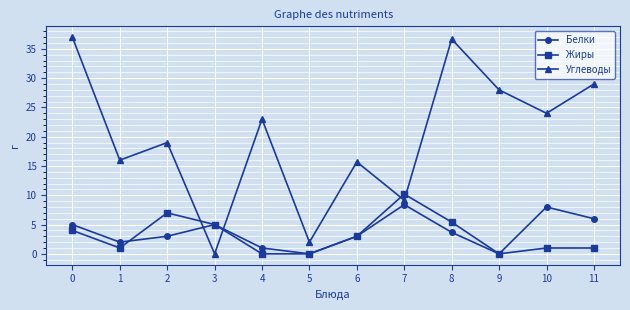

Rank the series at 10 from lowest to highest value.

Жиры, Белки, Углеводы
==
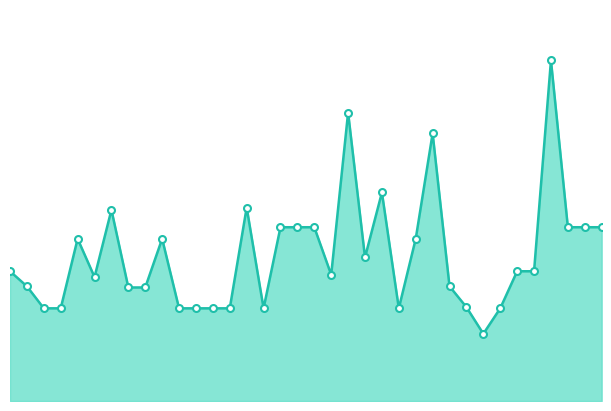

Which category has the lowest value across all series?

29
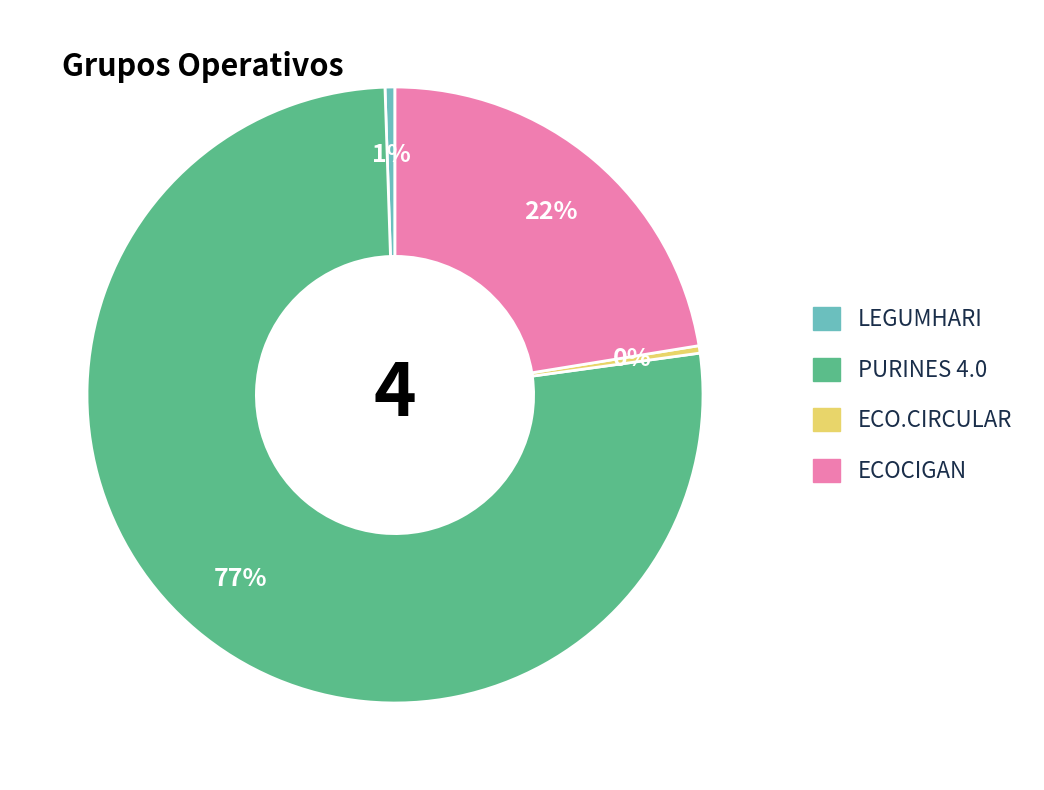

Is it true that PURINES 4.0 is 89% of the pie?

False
---
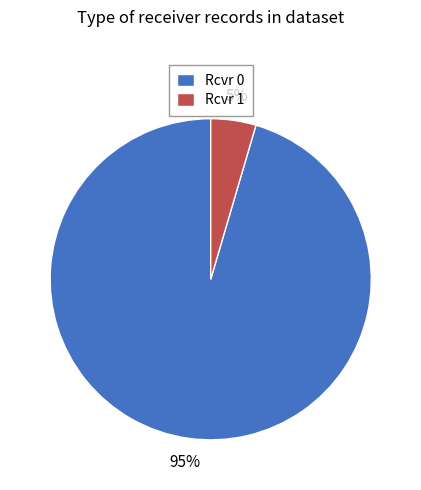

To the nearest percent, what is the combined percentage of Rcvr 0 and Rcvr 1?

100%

▶ DIRECTIONS: Repeat the part of the data that opens with the line containing "Which category has" and closes with the line containing "Is it true that", including both of those lines. Leave the pictures out of your answer.

▶ OUTPUT:
Which category has the lowest value across all series?

29

Is it true that PURINES 4.0 is 89% of the pie?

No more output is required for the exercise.